I touch her arm. “Is this really what you want, Cara? It could be years before he recovers. He might never recover. I know your father would want you to go to college, to get a job, to have a family, to be happy. You’ve got your whole life ahead of you.”

She lifts her chin, her eyes still too bright. “He has a life ahead of him, too,” she says.

I have told Zirconia and Cara that I am stopping off at the restroom before heading back inside for Cara’s testimony, but instead I find myself walking out the double doors of the courthouse, veering left into the parking lot. I drive the twenty minutes to Beresford Memorial Hospital and take the elevator up to the ICU.

Luke lies still, with no visible change to his condition, except a bruise around his IV site that has bloomed from purple to a mottled ocher.

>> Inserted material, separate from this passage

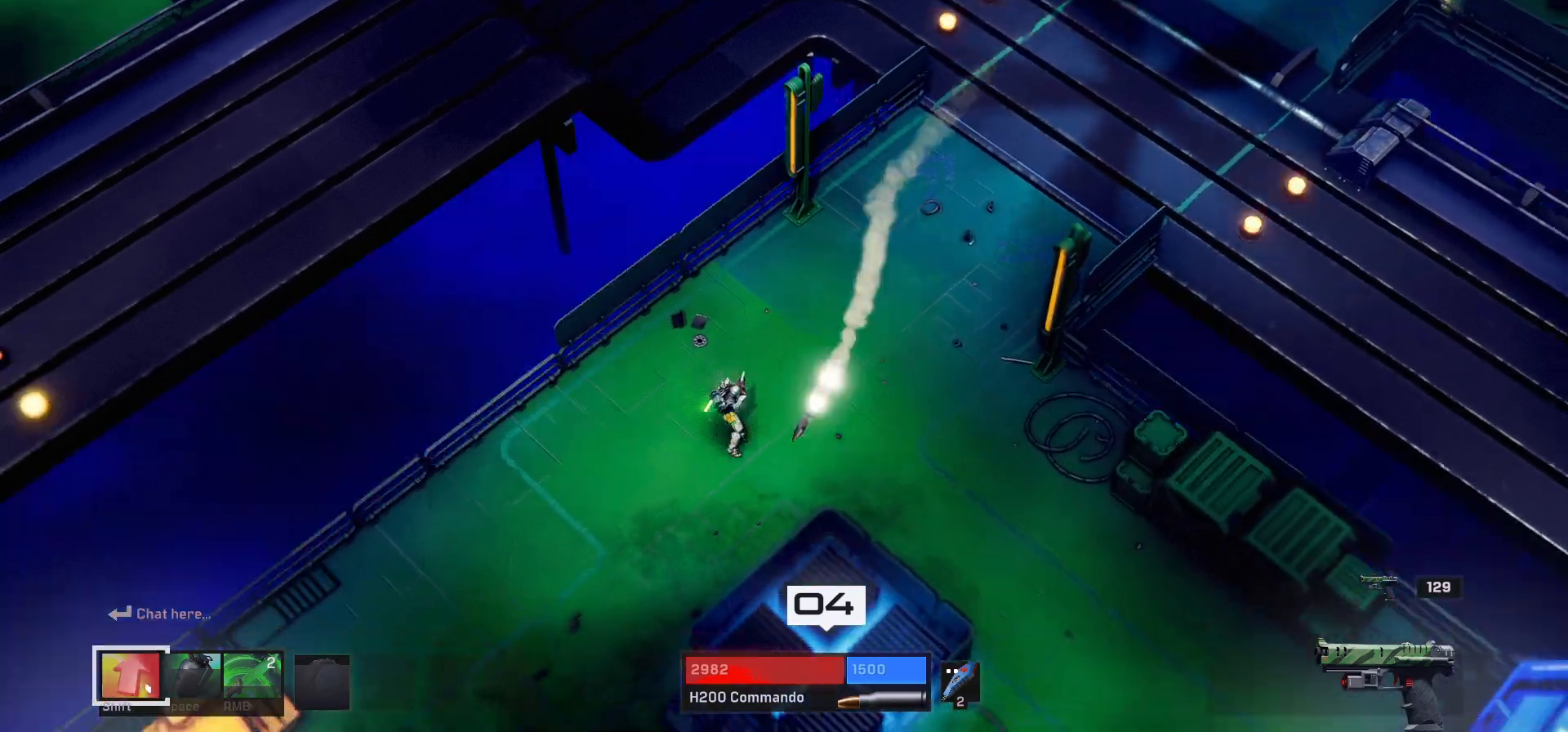
{"keys": ["a", "s"], "mouse": [], "events": [[267, "a", "down"], [300, "d", "up"]]}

I pull up a chair and stare at him.

When he came out of the wild, before the reporters showed up and drew him into an orbit of fame, I did my best to help him transition into the human world. I let him sleep for thirty hours straight; I cooked his favorite foods; I scrubbed the dirt that had become caked to his skin off his back. I figured that if I pretended life had returned to normal, maybe he would come to believe it.

To that end, I dragged him on errands. I took him to pick Cara up at school and I brought him into the bank while I used the ATM. I drove him to the post office, and to the gas station.

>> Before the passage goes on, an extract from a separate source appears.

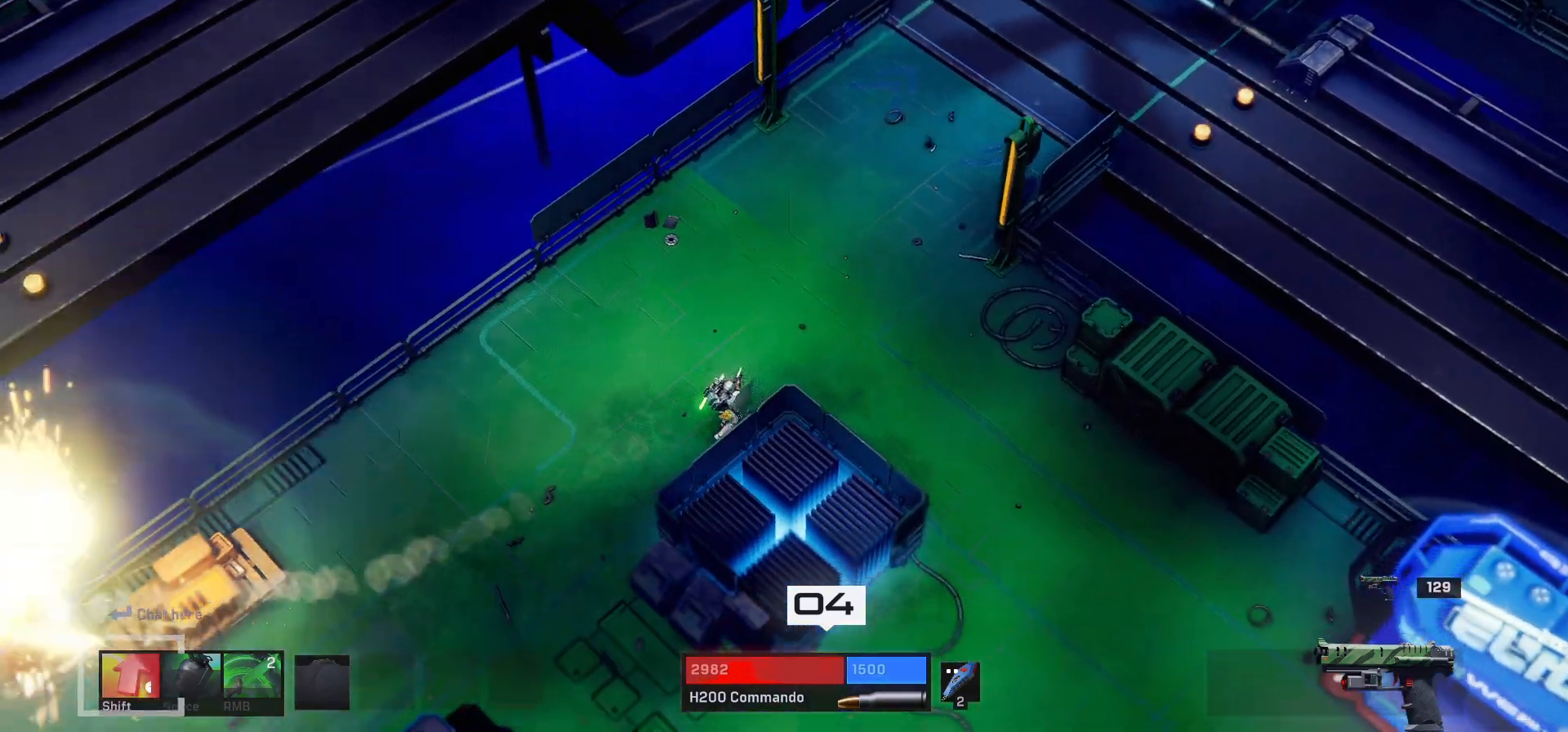
{"keys": ["a", "s"], "mouse": [], "events": []}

I started to see that women flocked to Luke. Even when he was dozing in the car, I’d come out of the dry cleaner’s to find someone staring at him through the window. At Cara’s school, strange ladies in vans honked until he waved. I made fun of him for it. You’re irresistible, I told him. Just remember me when you acquire your harem.

I didn’t realize at the time that I was being prophetic. I thought: Who, of all these fawning women, would put up with what I do behind closed doors? A man who could only eat basic grains like farina and oatmeal without getting sick to his stomach, who turned the thermostat down at night until we all woke up shivering; a man whom I had actually found peeing around the perimeter of the backyard?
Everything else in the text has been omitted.